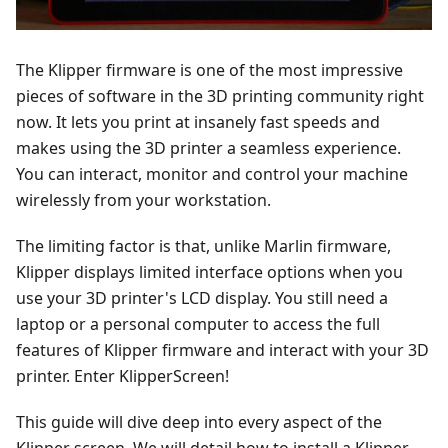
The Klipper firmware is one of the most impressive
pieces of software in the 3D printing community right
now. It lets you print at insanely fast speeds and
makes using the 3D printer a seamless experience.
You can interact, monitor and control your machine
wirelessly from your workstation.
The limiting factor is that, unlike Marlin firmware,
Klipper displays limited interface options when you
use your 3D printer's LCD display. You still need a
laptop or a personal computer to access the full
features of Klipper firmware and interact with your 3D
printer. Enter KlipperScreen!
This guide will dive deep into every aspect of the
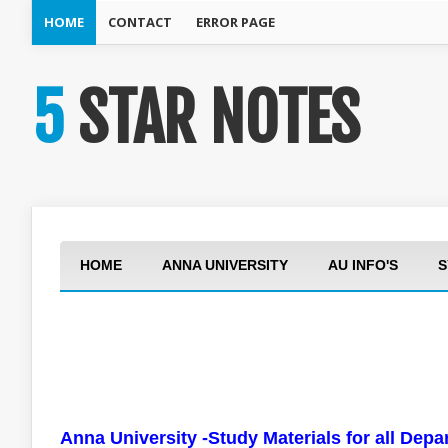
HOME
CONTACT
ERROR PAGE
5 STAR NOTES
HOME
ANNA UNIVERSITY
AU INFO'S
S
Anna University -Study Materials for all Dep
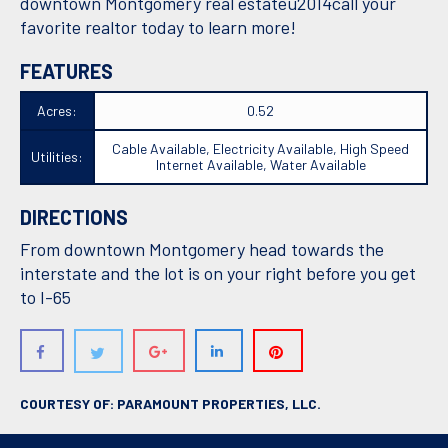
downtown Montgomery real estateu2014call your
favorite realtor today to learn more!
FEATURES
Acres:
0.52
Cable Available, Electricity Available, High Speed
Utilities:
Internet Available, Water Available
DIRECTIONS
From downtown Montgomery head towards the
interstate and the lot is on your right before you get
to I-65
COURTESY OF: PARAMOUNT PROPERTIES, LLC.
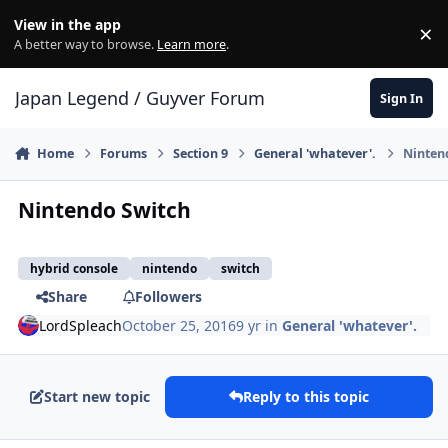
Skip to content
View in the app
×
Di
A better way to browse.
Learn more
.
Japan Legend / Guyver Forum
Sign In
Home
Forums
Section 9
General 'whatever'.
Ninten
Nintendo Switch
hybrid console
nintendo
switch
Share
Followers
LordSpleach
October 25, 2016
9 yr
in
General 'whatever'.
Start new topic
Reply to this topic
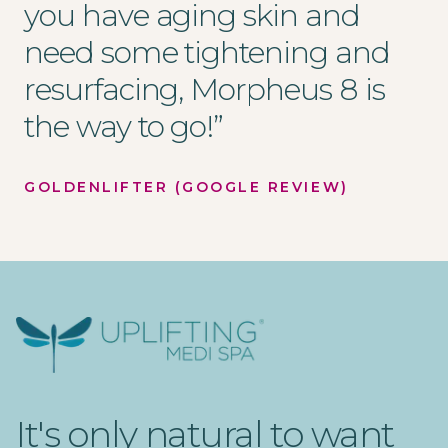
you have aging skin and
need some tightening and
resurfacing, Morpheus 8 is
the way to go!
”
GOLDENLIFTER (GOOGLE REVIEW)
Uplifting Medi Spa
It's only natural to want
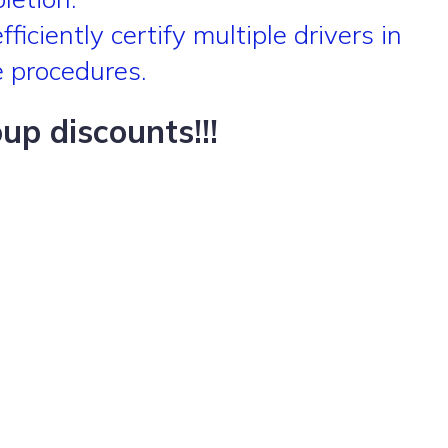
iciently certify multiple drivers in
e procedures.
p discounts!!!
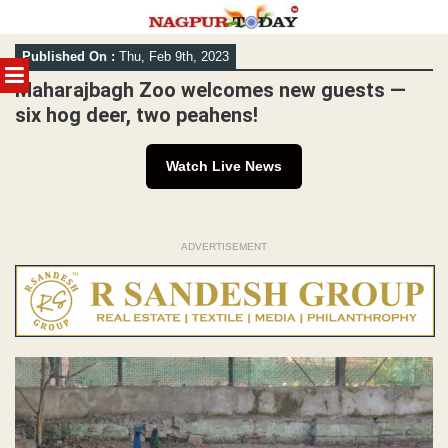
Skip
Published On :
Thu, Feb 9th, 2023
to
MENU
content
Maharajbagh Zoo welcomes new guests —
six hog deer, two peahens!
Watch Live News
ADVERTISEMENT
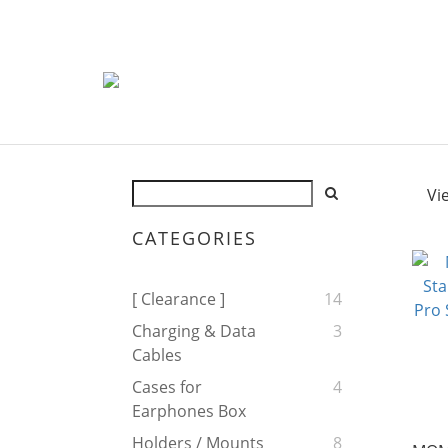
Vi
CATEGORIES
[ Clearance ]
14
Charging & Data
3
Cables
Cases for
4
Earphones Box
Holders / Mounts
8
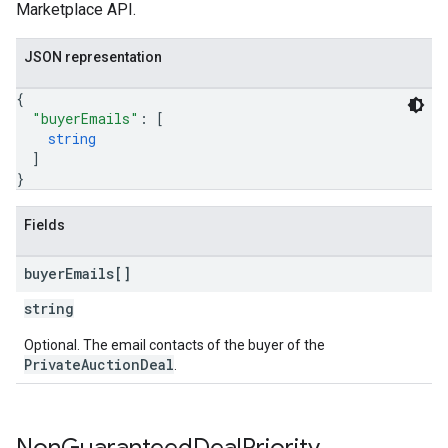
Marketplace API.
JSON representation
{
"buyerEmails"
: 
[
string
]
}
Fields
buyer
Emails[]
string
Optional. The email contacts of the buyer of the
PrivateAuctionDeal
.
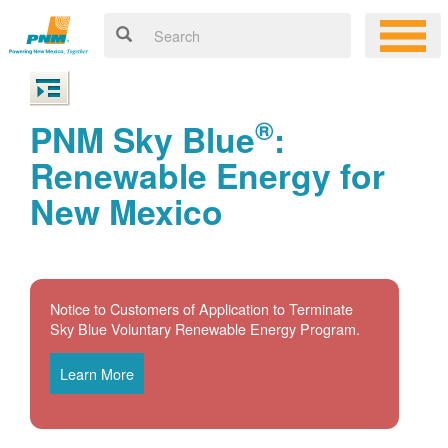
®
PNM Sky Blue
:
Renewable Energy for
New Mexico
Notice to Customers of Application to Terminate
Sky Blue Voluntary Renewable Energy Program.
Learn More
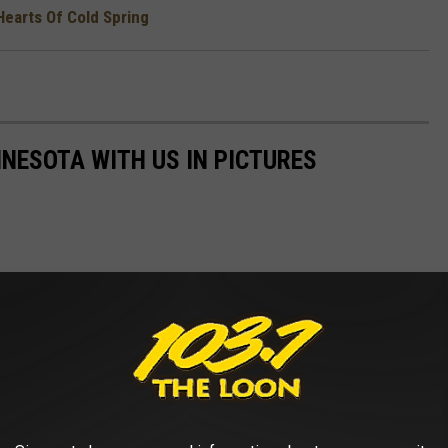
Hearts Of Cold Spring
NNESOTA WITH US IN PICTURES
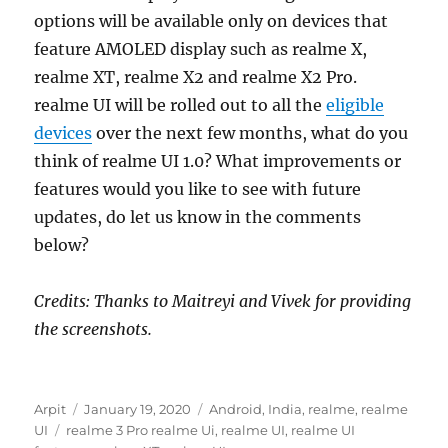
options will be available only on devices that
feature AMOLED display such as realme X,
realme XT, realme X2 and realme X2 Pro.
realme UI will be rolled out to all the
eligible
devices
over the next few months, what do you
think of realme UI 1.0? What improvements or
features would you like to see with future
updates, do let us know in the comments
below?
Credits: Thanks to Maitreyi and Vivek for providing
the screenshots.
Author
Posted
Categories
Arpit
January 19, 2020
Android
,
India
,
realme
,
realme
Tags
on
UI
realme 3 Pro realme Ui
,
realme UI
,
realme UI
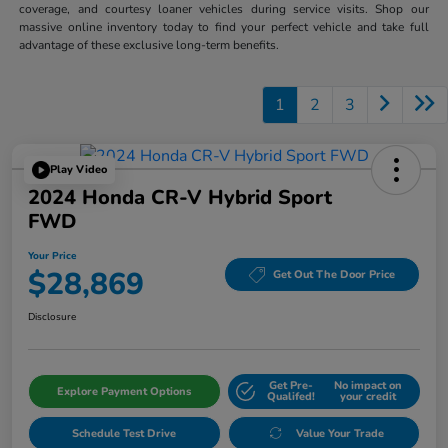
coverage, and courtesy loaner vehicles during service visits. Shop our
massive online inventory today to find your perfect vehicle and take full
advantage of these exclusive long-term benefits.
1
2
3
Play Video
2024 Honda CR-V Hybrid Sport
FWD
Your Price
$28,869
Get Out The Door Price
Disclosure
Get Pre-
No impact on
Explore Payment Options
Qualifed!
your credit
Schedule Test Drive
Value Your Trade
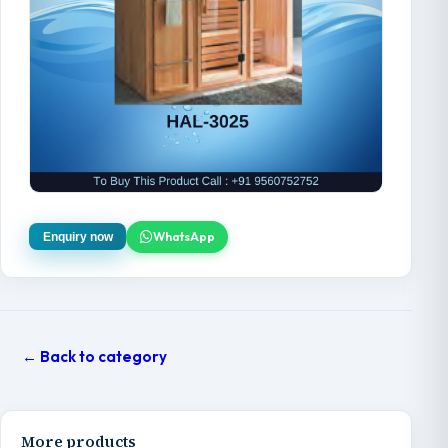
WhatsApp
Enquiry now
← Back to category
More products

========

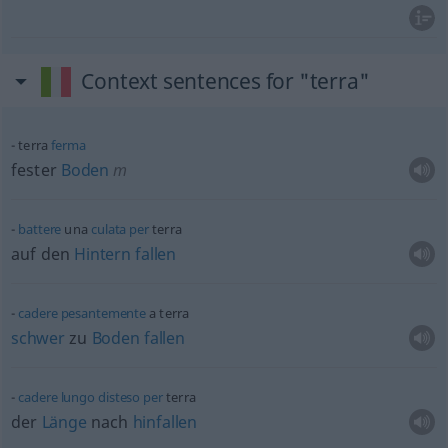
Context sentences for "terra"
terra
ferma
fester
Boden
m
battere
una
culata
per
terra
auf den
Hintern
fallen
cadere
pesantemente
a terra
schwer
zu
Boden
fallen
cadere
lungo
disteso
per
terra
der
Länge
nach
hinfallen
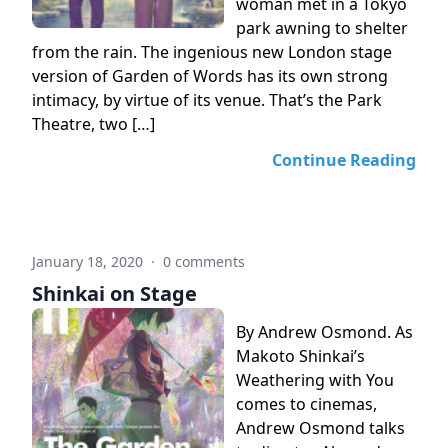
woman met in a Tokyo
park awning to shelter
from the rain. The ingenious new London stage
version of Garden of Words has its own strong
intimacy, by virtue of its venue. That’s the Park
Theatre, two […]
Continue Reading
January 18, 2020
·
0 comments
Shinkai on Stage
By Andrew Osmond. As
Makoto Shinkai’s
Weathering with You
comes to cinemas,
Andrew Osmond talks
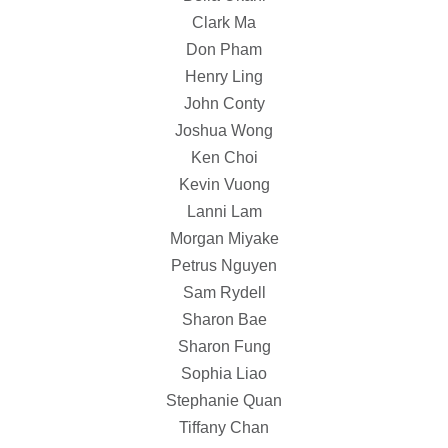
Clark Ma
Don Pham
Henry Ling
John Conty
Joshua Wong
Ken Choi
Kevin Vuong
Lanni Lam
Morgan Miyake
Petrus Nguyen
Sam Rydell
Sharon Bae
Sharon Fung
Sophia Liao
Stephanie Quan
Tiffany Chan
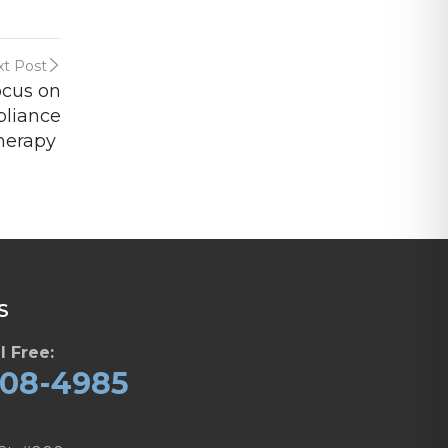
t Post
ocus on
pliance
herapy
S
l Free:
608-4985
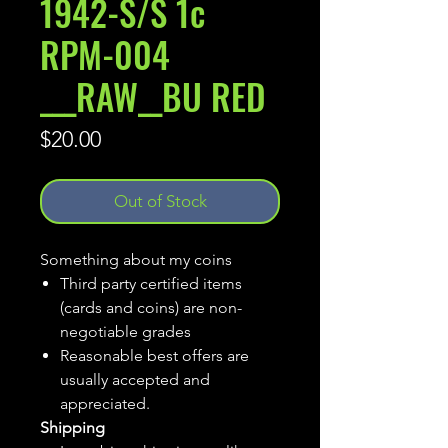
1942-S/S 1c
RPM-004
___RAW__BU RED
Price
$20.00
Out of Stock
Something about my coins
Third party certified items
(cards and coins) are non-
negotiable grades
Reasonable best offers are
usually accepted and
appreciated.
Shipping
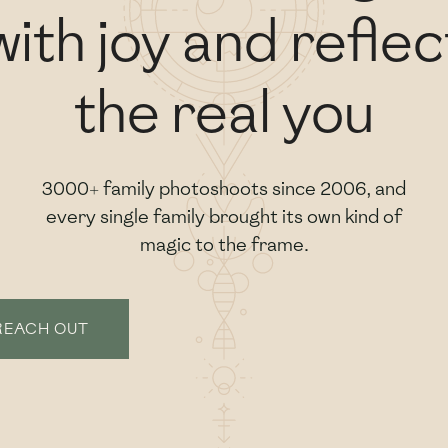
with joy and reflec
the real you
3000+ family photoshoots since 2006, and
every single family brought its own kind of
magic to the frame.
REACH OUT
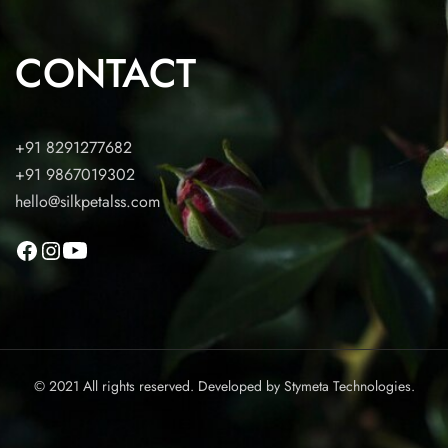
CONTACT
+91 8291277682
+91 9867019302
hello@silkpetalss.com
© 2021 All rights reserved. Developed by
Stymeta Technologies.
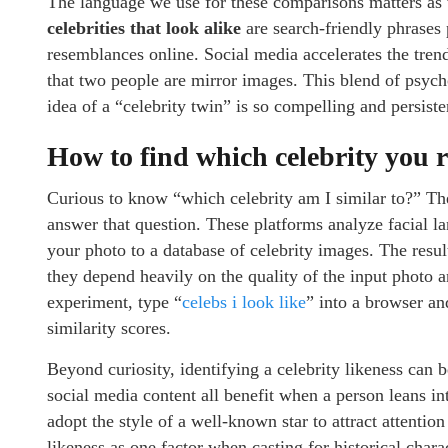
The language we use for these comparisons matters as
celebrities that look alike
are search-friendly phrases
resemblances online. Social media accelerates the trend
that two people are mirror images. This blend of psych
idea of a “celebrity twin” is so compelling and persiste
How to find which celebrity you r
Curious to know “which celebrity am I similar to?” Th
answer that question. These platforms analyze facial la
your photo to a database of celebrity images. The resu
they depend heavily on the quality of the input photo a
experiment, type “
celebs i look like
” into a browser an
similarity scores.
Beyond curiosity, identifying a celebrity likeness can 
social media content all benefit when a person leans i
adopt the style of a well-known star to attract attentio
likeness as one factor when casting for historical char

========

Your objective:
Format the record text from the line containing "you have aging skin and" through the line containing "ADVERTISEMENT", both lines included, as a JSON list of strings with one string per line and blank lines left out. Leave the pictures out of the list.

Written solution:
[
  "you have aging skin and",
  "need some tightening and",
  "resurfacing, Morpheus 8 is",
  "the way to go!",
  "”",
  "GOLDENLIFTER (GOOGLE REVIEW)",
  "Uplifting Medi Spa",
  "It's only natural to want",
  "iciently certify multiple drivers in",
  "e procedures.",
  "p discounts!!!",
  "Skip",
  "Published On :",
  "Thu, Feb 9th, 2023",
  "to",
  "MENU",
  "content",
  "Maharajbagh Zoo welcomes new guests —",
  "six hog deer, two peahens!",
  "Watch Live News",
  "ADVERTISEMENT"
]